Q: How far can you go with pulled content (ie can it be more edgier than traditional bought media)

Mary: a brand needs to create content that people want to pull. Create complete messages. As you get to the longtail how can you control? HP is slowly dipping toes in this area. Wants to be more associated with content that is sort of peer reviewed and is not prepared to go to the tail.

John: if innapproapriate content is placed around ads, they can (and have) pulled the ads. It puts pressure on media planners to be careful.

Dean: Kayak launched a TV campaign that was controversial, extended it online by creating an ad tool and asking users to create their own ads. they did moderate and remove things hateful, too sexual but it did go further than normally allowed (on network). It was seen as a way to extend the media buy.

Here, Mary may be doing a service to all us smaller bloggers out here..it’s often about influence, not total reach and just ‘cos we’re out on the tail does not mean we are edgier.
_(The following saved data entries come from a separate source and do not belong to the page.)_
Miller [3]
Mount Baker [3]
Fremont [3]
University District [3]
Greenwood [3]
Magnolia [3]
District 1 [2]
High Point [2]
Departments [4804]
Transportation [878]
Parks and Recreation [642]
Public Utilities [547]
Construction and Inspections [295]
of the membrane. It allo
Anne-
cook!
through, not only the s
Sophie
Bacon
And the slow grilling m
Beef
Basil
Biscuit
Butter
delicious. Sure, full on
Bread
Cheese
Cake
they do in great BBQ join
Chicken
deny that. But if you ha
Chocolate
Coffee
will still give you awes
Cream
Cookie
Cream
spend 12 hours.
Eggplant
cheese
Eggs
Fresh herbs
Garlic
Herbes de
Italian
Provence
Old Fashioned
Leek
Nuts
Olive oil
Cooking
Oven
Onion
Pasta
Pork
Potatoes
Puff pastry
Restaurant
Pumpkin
But I though only Dean answered the question about can you go more edgy online, or when consumers are choosing to create media or whn advertising next to uncensored stuff. I’ve seen the types of lines that can get cut from ads ‘cos the TV networks don’t like them and was shocked by some of the decisions, what was not allowed in. On line is slightly less restrained and you can stretch the brand, although you always have to remember that users can stretch it far further.
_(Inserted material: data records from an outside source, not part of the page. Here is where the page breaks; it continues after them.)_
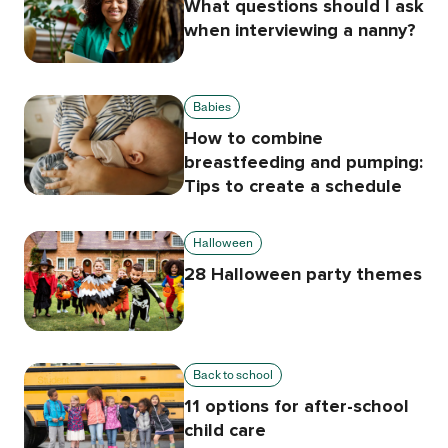
What questions should I ask
when interviewing a nanny?
Babies
How to combine
breastfeeding and pumping:
Tips to create a schedule
Halloween
28 Halloween party themes
Back to school
11 options for after-school
child care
Q: is it really a paradign shift as marketing has always been about engagement and is it just an opportunity shift?

Mary: marketers have to think differently now across the channels.
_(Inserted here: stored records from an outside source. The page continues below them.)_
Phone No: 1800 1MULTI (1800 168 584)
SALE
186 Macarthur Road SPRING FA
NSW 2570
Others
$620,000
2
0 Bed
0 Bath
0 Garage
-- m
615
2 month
Stacey: we have had a dialogue before but limited reach. Now we have a dialogue with a channel as consumers are a channel too. Consumers spread the word so this challenges how we engage.

John: it is having a huge impact on the ad infrastructure. The audience is fragmented, you have to customise more. You have to increase badnwidth to address this fragmentation.

Dean: it lets us do it faster, better, cheaper. Has unlocked a creative renaissance (all the tools). it is truly exciting.

Q: If Fox is selling the protected spaces, what % of reach is actually seeing this space?

John: the protected areas reference was about giving advertisers a safe space if they were uncomfirtable. many are moving into the unprotected areas. The home page gets about 15m uniques, about 200m impressions. This is about 25% of the user base.

Q: what happens when UGC heckles the brand?

Dean: that’s life! Not everyone likes the brand. we can’t get crazed about it.

Mary: It’s no longer the email that goes round the company, now everyone can see the problem. But if you are in the right the user community will stand up for you and defend you. If you are credible and stay true, the community will stand up.

Stacey: problems start with this when a brand ‘plays’ at this and does not really let up control.

Q: how much control is too much before you lose credibility?

Dean: You can’t take control and should not. things like Payperpost will backfire and cause problems.

Stacey: If you are just looking at spreading the brand then you are missing the boat. We should do more to learn about how users see the brand. We can’t just count eyeballs.

And there time was up. For me, this was a far better panel than the first one. Some realism that things have to change. But like the morning session, still a lot of confusion about what this means.